As winter approaches, much of the United States is beginning to brace for the cold, while some areas have already experienced their coldest day of the year. To give you a better idea of the coldest time of year for your area, NCDC has created a new “Coldest Day of the Year” map. This map is derived from the 1981–2010 U.S. Climate Normals—NCDC’s 30-year averages of climatological variables including the average low temperature for every day. From these values, scientists can identify which day of the year, on average, has the lowest minimum temperature, referred to here as the “coldest day.”
The map reveals several interesting regional differences across the country. Most prominently, the western half of the Lower 48 typically reaches its climatological coldest day in December, whereas most eastern stations reach their minimum in January.
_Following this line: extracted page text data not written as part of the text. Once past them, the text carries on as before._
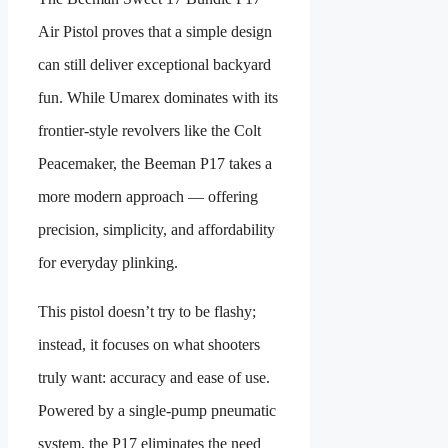
Air Pistol proves that a simple design
can still deliver exceptional backyard
fun. While Umarex dominates with its
frontier-style revolvers like the Colt
Peacemaker, the Beeman P17 takes a
more modern approach — offering
precision, simplicity, and affordability
for everyday plinking.
This pistol doesn’t try to be flashy;
instead, it focuses on what shooters
truly want: accuracy and ease of use.
Powered by a single-pump pneumatic
system, the P17 eliminates the need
In addition, areas with higher snowfall Normals, such as the Northeast and high-altitude regions in the West, tend to reach their climatological coldest day much later, which is likely because of the increased reflection of solar radiation at the Earth’s surface due to the presence of snow cover.
Temperature Normals are important indicators used in forecasting and monitoring by many U.S. economic sectors. Knowing the probability of low temperatures can help energy companies prepare for rising heating demand. They are also useful planning tools for the healthcare, construction, and tourism industries. You may want to check the Normals before planning your next event or vacation.
While the map shows the coldest days of the year on average throughout the United States, this year’s actual conditions may vary widely based on weather and climate patterns. For prediction of your actual local daily temperature, and to see how it matches up with the Climate Normals, check out your local forecast office on Weather.gov.